§ Assignment:
No image is to be carried over; reproduce the rest of the listing word for word.

§ Collected material:
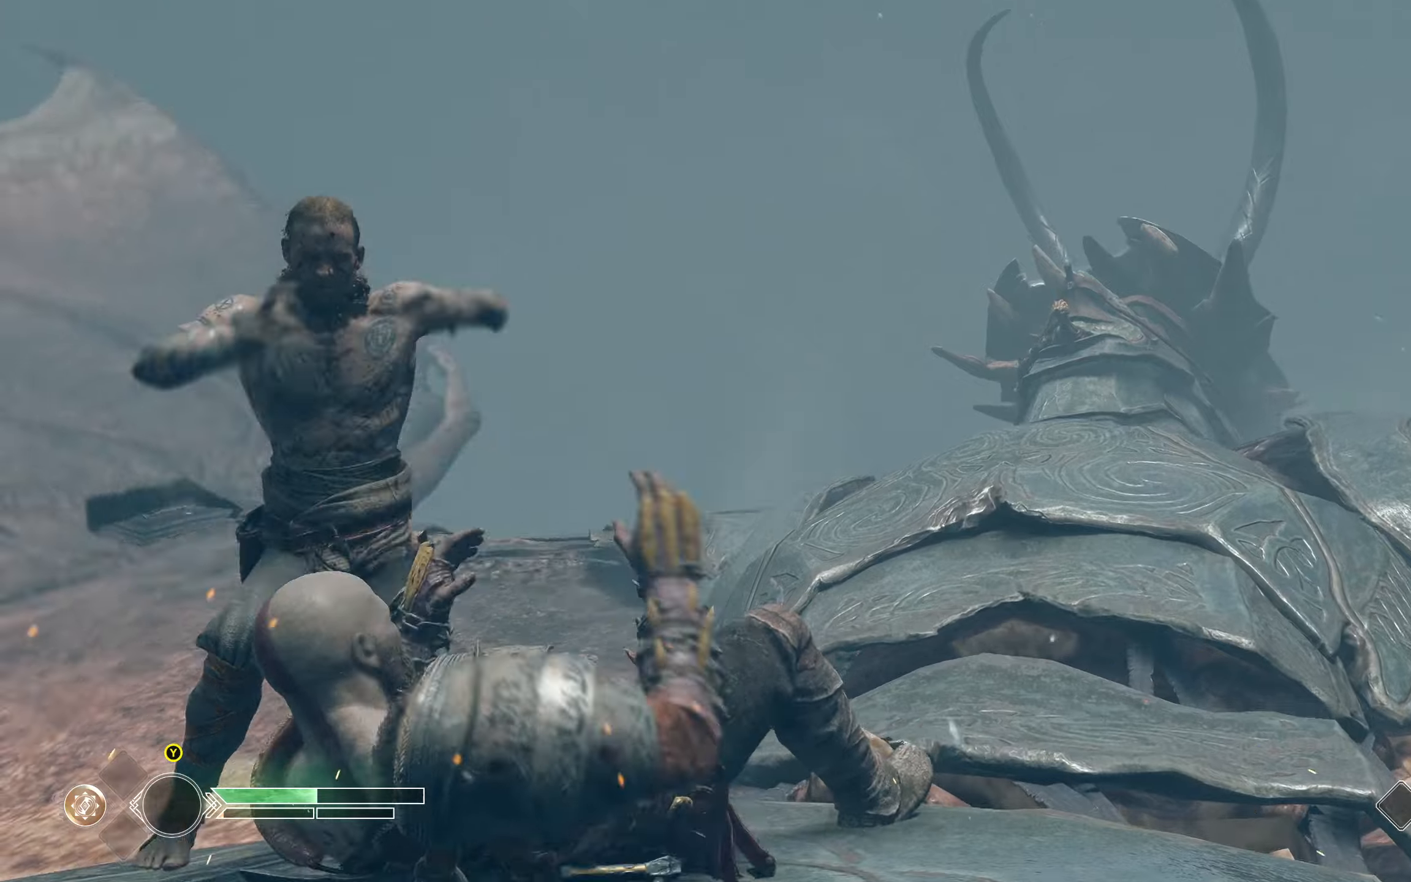
{"buttons": ["L1"], "left_stick": "up-left", "right_stick": "center", "events": [[467, "left_stick", "up-left"]]}
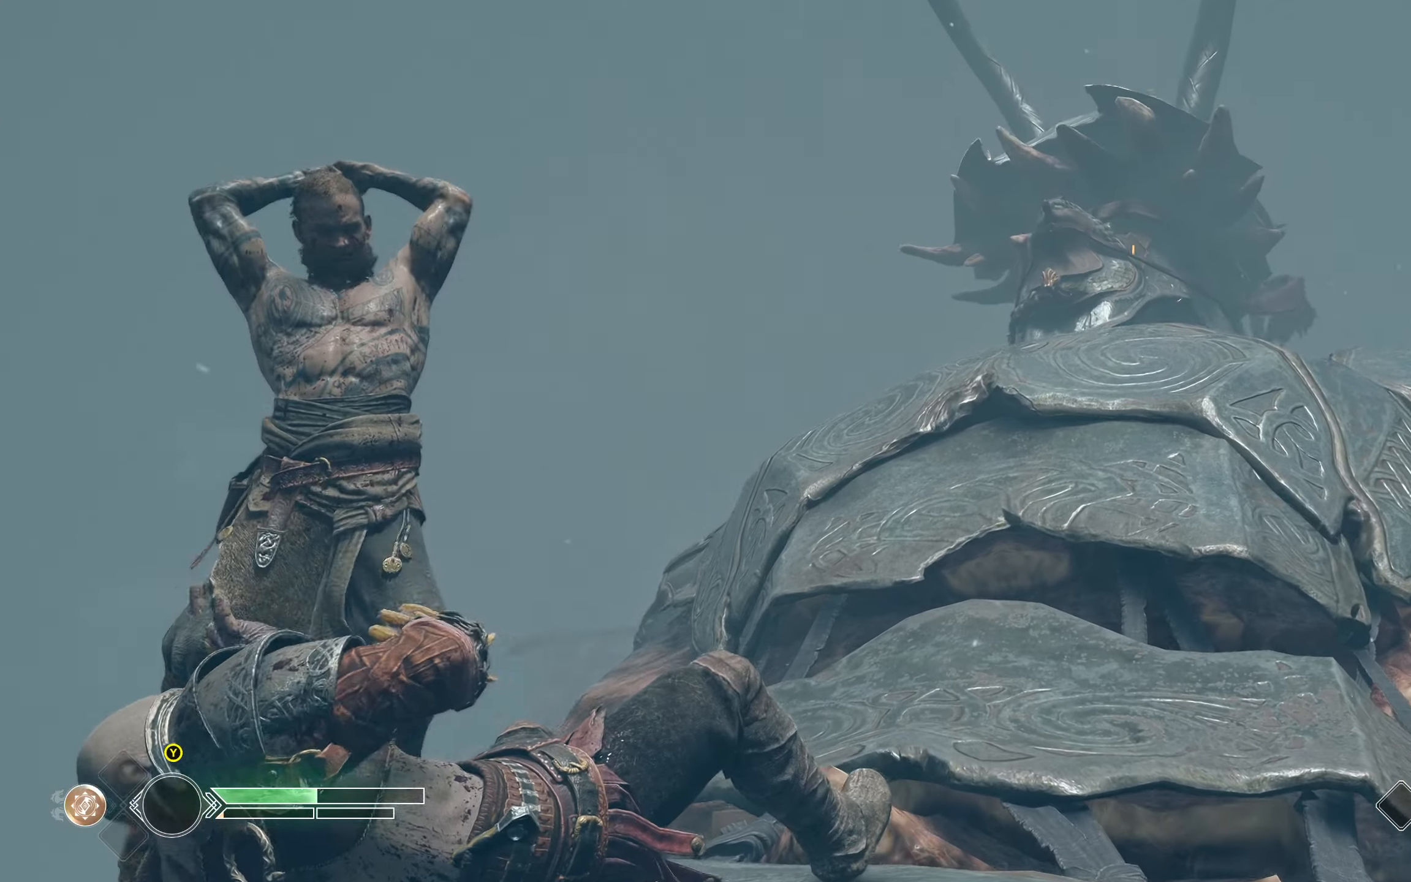
{"buttons": ["L1"], "left_stick": "up-left", "right_stick": "center", "events": []}
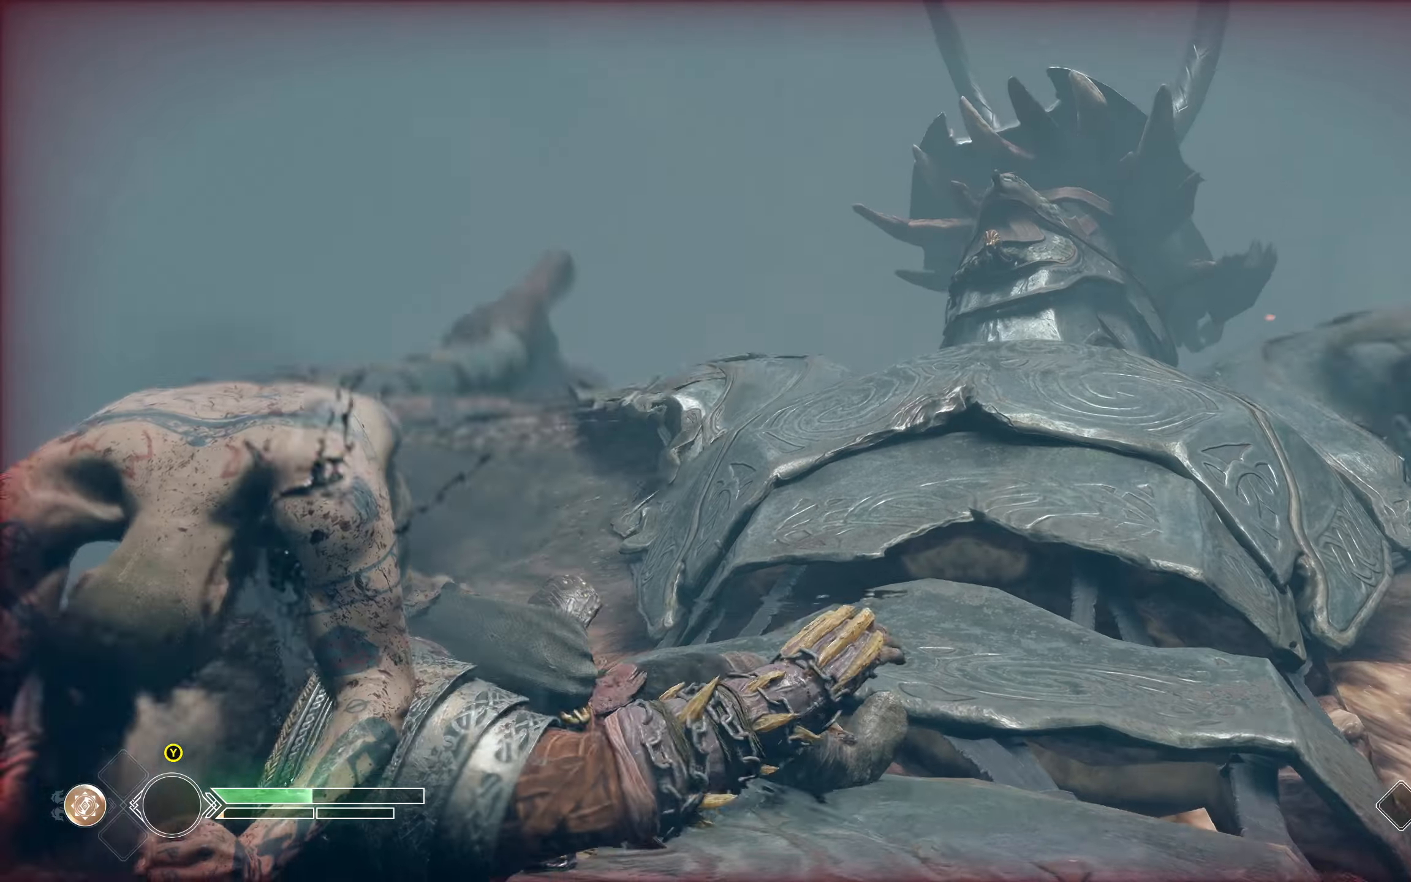
{"buttons": ["L1"], "left_stick": "up-left", "right_stick": "center", "events": [[233, "Y", "down"], [350, "Y", "up"], [417, "Y", "down"], [467, "Y", "up"]]}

§ Written answer:
{"buttons": ["L1"], "left_stick": "up-left", "right_stick": "center", "events": [[467, "left_stick", "up-left"]]}
{"buttons": ["L1"], "left_stick": "up-left", "right_stick": "center", "events": []}
{"buttons": ["L1"], "left_stick": "up-left", "right_stick": "center", "events": [[233, "Y", "down"], [350, "Y", "up"], [417, "Y", "down"], [467, "Y", "up"]]}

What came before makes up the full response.